Previously, the plan automatically enrolled new hires at 2%, but it had no auto-escalation feature for participants. “Associates were automatically enrolled, and then they never went in and changed their deferral rate,” says Francie Purnell, corporate director, retirement plans, at the wine and liquor distributor, which maintains facilities throughout the U.S. For true retirement security, she says, “that was not going to cut it.”
The plan initially increased the automatic contribution rate to 3% and currently enrolls new hires at a 5% deferral. In June, that will increase to 6%. In 2013, the plan also re-enrolled at 3% existing participants who had been saving less than the 3% automatic level. The re-enrollment threshold has since increased to 5%, and it is due to rise again, to 6%, in June. Existing participants get re-enrolled with their previous investment choices, not the target-date fund (TDF) default. In lieu of automatic deferral increases, RNDC annually makes a decision as to the deferral rate, because that gives the company more flexibility to gauge participant reaction, Purnell says.
RNDC now has $465.9 million, 7,232 participants, a 95% participation rate and an average participant deferral of 6.71%. Also boosting participants’ account balances: Recent efforts to lower plan costs have resulted in an 11% average decline in investment fees and an 80% decrease in administrative fees.
The plan has a match of 50 cents on the dollar up to 8% of pay an employee contributes. Purnell says the company hopes within the next few years to feel comfortable enrolling new hires and re-enrolling existing employees at 8%.
The company also started a nonqualified plan for its highly compensated employees in 2012, after the 401(k) faced nondiscrimination testing issues. When the plan previously failed testing, Purnell says, it had to refund employees up to 40% of their contribution, and employees forfeited any match they had gotten on that money. “So we said, ‘Let’s stop that hemorrhaging.
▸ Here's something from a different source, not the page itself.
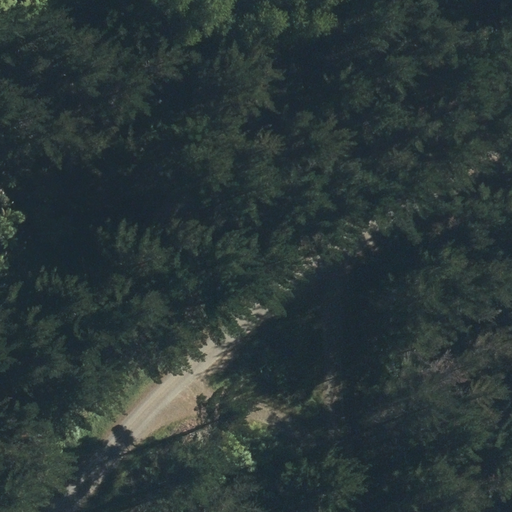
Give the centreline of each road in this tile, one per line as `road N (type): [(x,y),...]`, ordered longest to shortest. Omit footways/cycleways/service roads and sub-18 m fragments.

Highly compensated employees now can contribute a maximum of 7% of pay to the 401(k).
The nonqualified plan has approximately 70% participation, with enrollees saving an additional 15% to 20% of pay on average. In addition to solving the 401(k) testing problem and making it possible for those participants to contribute more, the new plan allows highly compensated employees to save more for retirement.